What to do???

In the past 4 years I've finished two masters degrees, started a new job, and got my principal certification.  Just the other day I got my diploma in the mail, so I guess its official.  Spent the weekend with an eerie feeling that I was forgetting something, but realized it's just that there's no homework hanging over my head.  Kinda strange.

So the question now is, what to do next?  Do I just take it easy and concentrate on doing my job and hanging with the fam? Those aren't bad things, and they sound really nice right now, actually.  The thing is, if I'm not moving I'm just standing still and I don't know that's my style.  Even when I was teaching, I was always mixing it up.  Taking on new classes, writing pilot courses, starting a 9th grade team, being department head, working on curriculum - every year it seemed like there was a new professional challenge.  The plus side was that I love trying to do new things and improve; the down side was that I got a bit tired and burned out.  But then I got a new job, started back to school - see a pattern here?

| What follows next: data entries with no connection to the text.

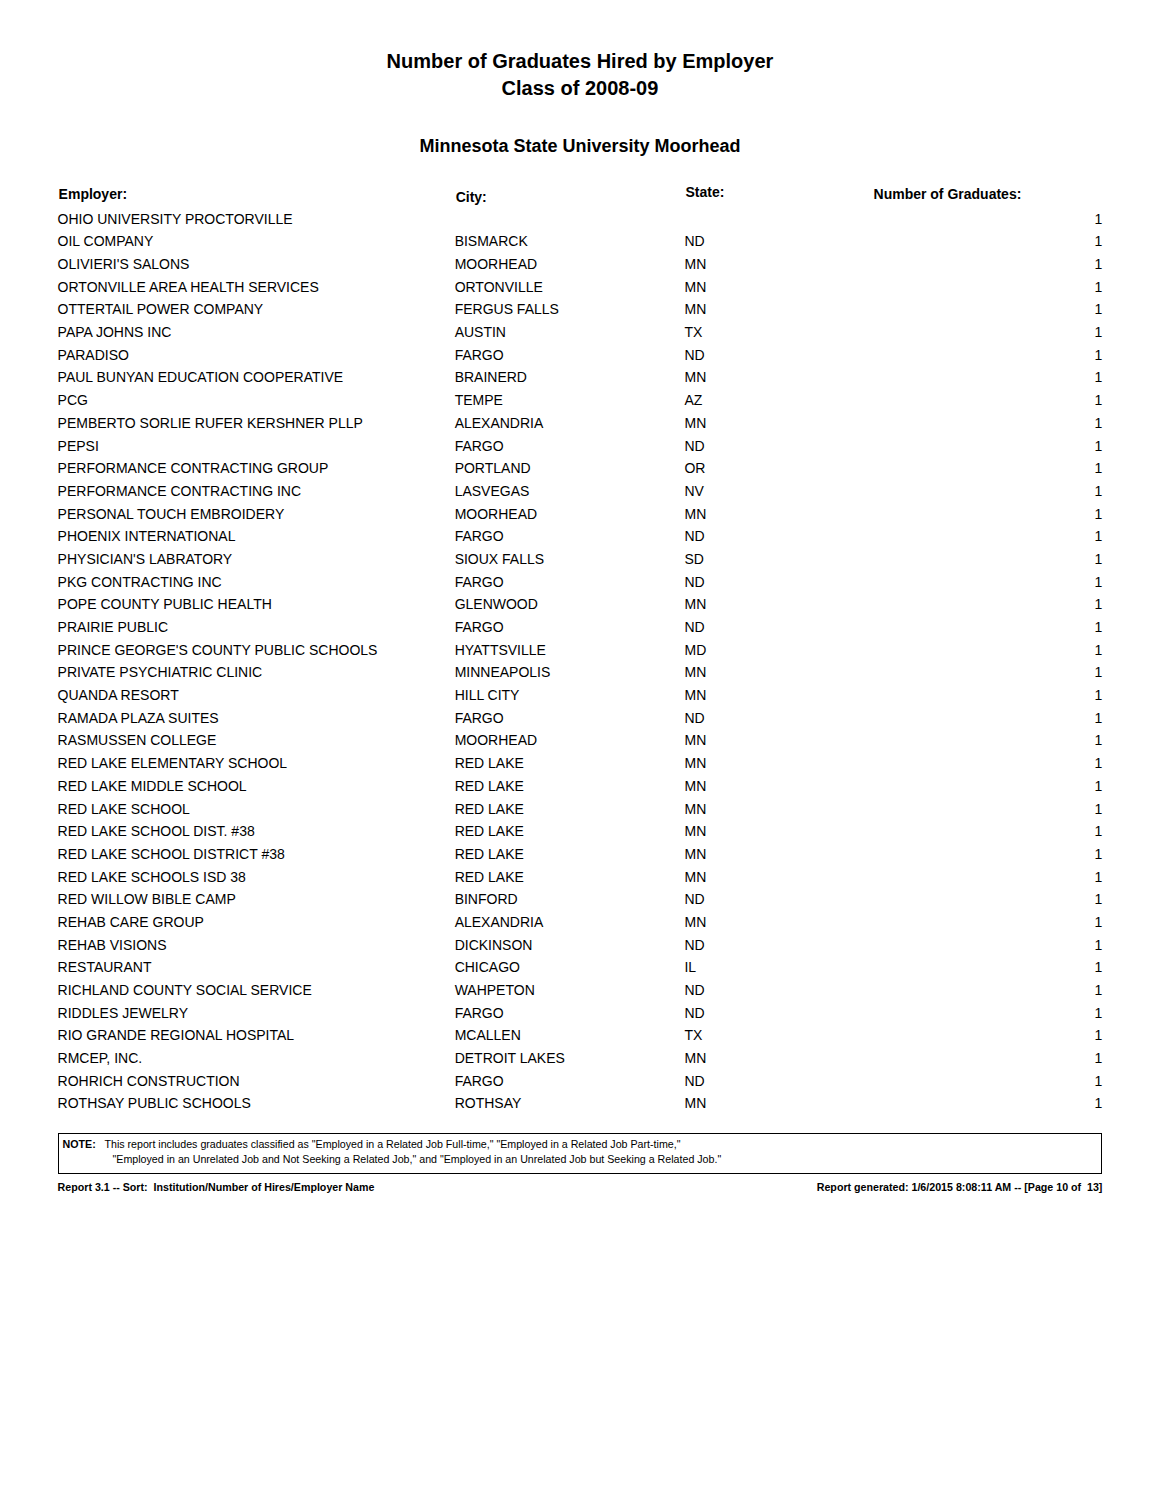Number of Graduates Hired by Employer
Class of 2008-09
Minnesota State University Moorhead
| Employer: | City: | State: | Number of Graduates: |
| --- | --- | --- | --- |
| OHIO UNIVERSITY PROCTORVILLE | | | 1 |
| OIL COMPANY | BISMARCK | ND | 1 |
| OLIVIERI'S SALONS | MOORHEAD | MN | 1 |
| ORTONVILLE AREA HEALTH SERVICES | ORTONVILLE | MN | 1 |
| OTTERTAIL POWER COMPANY | FERGUS FALLS | MN | 1 |
| PAPA JOHNS INC | AUSTIN | TX | 1 |
| PARADISO | FARGO | ND | 1 |
| PAUL BUNYAN EDUCATION COOPERATIVE | BRAINERD | MN | 1 |
| PCG | TEMPE | AZ | 1 |
| PEMBERTO SORLIE RUFER KERSHNER PLLP | ALEXANDRIA | MN | 1 |
| PEPSI | FARGO | ND | 1 |
| PERFORMANCE CONTRACTING GROUP | PORTLAND | OR | 1 |
| PERFORMANCE CONTRACTING INC | LASVEGAS | NV | 1 |
| PERSONAL TOUCH EMBROIDERY | MOORHEAD | MN | 1 |
| PHOENIX INTERNATIONAL | FARGO | ND | 1 |
| PHYSICIAN'S LABRATORY | SIOUX FALLS | SD | 1 |
| PKG CONTRACTING INC | FARGO | ND | 1 |
| POPE COUNTY PUBLIC HEALTH | GLENWOOD | MN | 1 |
| PRAIRIE PUBLIC | FARGO | ND | 1 |
| PRINCE GEORGE'S COUNTY PUBLIC SCHOOLS | HYATTSVILLE | MD | 1 |
| PRIVATE PSYCHIATRIC CLINIC | MINNEAPOLIS | MN | 1 |
| QUANDA RESORT | HILL CITY | MN | 1 |
| RAMADA PLAZA SUITES | FARGO | ND | 1 |
| RASMUSSEN COLLEGE | MOORHEAD | MN | 1 |
| RED LAKE ELEMENTARY SCHOOL | RED LAKE | MN | 1 |
| RED LAKE MIDDLE SCHOOL | RED LAKE | MN | 1 |
| RED LAKE SCHOOL | RED LAKE | MN | 1 |
| RED LAKE SCHOOL DIST. #38 | RED LAKE | MN | 1 |
| RED LAKE SCHOOL DISTRICT #38 | RED LAKE | MN | 1 |
| RED LAKE SCHOOLS ISD 38 | RED LAKE | MN | 1 |
| RED WILLOW BIBLE CAMP | BINFORD | ND | 1 |
| REHAB CARE GROUP | ALEXANDRIA | MN | 1 |
| REHAB VISIONS | DICKINSON | ND | 1 |
| RESTAURANT | CHICAGO | IL | 1 |
| RICHLAND COUNTY SOCIAL SERVICE | WAHPETON | ND | 1 |
| RIDDLES JEWELRY | FARGO | ND | 1 |
| RIO GRANDE REGIONAL HOSPITAL | MCALLEN | TX | 1 |
| RMCEP, INC. | DETROIT LAKES | MN | 1 |
| ROHRICH CONSTRUCTION | FARGO | ND | 1 |
| ROTHSAY PUBLIC SCHOOLS | ROTHSAY | MN | 1 |
NOTE: This report includes graduates classified as "Employed in a Related Job Full-time," "Employed in a Related Job Part-time," "Employed in an Unrelated Job and Not Seeking a Related Job," and "Employed in an Unrelated Job but Seeking a Related Job."
Report 3.1 -- Sort: Institution/Number of Hires/Employer Name
Report generated: 1/6/2015 8:08:11 AM -- [Page 10 of 13]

The calm and wise part of my brain says I should kick back and just concentrate on doing my job to the best of my ability.  It's really the first year I can focus only on it. So can I do it??  I am looking forward to being able to teach some professional development classes, which I haven't really done the last year and a half.  I love team teaching with my work partner, and it's always challenging but fun and rejuvenating. I could just focus on that, right?

I suggested to Bob that I start a doctorate in literature, as I'd like to become an expert on symbols and archetypes in Stephen King books.  He just laughed and said I need to win the lottery first.

In the meantime, I guess I'll ponder and enjoy reading books that aren't about education.  Reading some  mysteries and have added a few authors to my book list, which is pretty long. I'll enjoy my new kitchen and do some cooking, clean my house before my mother in law comes to visit.

But as much as I love all that, I've really, really enjoyed being a student again, learning "stuff" and thinking and reflecting.  I'm sure I'll find something else.  Just not sure what.